START DATA PROVIDED

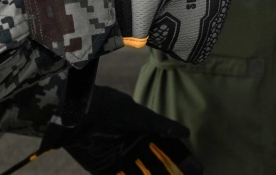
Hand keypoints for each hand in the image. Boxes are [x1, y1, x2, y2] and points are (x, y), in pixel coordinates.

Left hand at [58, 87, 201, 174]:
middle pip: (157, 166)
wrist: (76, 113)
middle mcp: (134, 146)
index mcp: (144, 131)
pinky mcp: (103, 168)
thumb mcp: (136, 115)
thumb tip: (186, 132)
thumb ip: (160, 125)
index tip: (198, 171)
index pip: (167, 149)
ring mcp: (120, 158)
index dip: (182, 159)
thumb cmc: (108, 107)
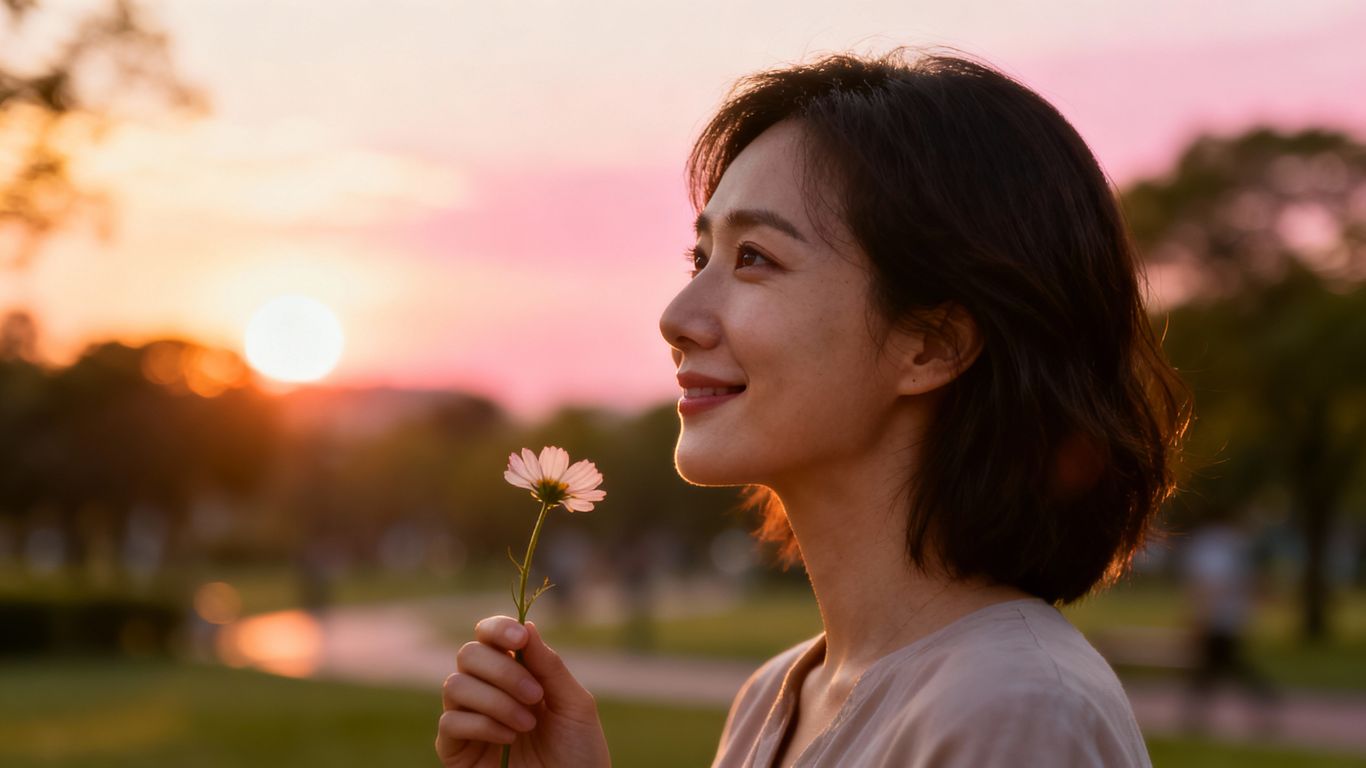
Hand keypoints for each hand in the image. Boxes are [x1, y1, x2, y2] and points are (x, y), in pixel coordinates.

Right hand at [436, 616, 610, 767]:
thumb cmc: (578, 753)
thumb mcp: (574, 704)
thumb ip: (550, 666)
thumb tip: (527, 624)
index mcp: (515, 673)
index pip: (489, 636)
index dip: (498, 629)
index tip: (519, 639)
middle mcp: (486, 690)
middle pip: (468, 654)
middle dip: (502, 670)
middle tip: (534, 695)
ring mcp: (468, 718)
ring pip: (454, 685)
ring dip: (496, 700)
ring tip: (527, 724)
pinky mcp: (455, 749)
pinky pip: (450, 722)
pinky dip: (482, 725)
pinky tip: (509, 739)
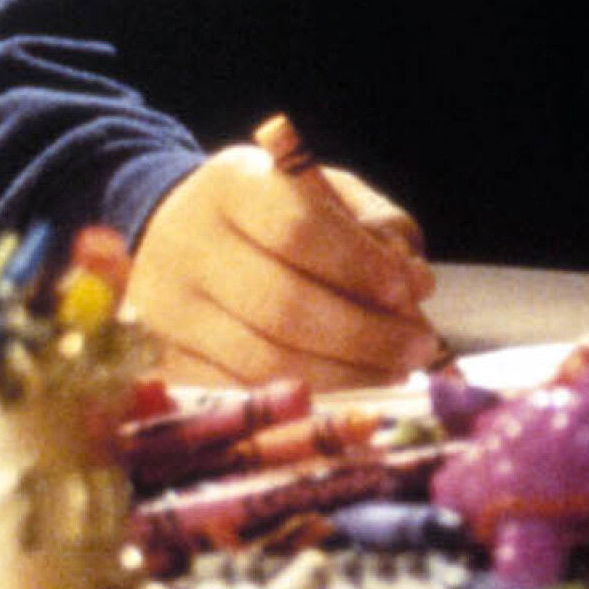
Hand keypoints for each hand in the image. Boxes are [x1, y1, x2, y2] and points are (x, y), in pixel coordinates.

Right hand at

END DATA PROVIDED
START DATA PROVIDED

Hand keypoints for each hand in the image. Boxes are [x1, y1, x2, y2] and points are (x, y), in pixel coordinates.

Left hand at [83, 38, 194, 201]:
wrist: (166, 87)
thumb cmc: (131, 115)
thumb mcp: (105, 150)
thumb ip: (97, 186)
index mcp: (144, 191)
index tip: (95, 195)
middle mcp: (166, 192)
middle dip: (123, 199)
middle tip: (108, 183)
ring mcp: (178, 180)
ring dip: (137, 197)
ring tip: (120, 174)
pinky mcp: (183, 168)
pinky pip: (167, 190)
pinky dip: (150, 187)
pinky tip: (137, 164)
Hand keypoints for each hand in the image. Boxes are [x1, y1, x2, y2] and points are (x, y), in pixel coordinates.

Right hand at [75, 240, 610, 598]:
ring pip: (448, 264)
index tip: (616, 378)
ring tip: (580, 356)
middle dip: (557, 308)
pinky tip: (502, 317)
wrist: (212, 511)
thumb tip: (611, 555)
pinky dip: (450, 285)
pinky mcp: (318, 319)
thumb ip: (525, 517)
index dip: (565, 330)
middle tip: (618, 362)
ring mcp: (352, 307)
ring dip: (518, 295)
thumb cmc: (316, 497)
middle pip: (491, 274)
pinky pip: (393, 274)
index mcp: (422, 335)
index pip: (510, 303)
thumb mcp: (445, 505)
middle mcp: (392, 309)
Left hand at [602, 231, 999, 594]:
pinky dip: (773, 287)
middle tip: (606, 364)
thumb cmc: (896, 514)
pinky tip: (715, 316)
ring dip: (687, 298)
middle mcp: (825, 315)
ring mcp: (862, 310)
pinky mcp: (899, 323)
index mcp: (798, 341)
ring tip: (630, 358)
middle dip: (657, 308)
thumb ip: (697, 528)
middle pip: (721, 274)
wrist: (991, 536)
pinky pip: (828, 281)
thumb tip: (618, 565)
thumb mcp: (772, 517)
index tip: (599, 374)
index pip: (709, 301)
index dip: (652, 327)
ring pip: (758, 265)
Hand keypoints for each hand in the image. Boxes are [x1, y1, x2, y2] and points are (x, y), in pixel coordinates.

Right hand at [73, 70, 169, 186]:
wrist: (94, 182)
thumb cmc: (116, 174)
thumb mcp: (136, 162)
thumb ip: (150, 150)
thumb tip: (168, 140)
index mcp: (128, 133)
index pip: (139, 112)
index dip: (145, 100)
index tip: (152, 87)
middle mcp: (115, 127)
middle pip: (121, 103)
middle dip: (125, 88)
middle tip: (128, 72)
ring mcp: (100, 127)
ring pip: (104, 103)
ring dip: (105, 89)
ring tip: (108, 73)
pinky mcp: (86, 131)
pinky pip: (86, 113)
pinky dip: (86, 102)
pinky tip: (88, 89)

END DATA PROVIDED

## TASK ITEM
Find the lines above that hold "Left", then copy each of them.

## OUTPUT BELOW
Left hand at [58, 87, 201, 174]:
Left hand at [83, 38, 194, 201]:
Left hand at [602, 231, 999, 594]:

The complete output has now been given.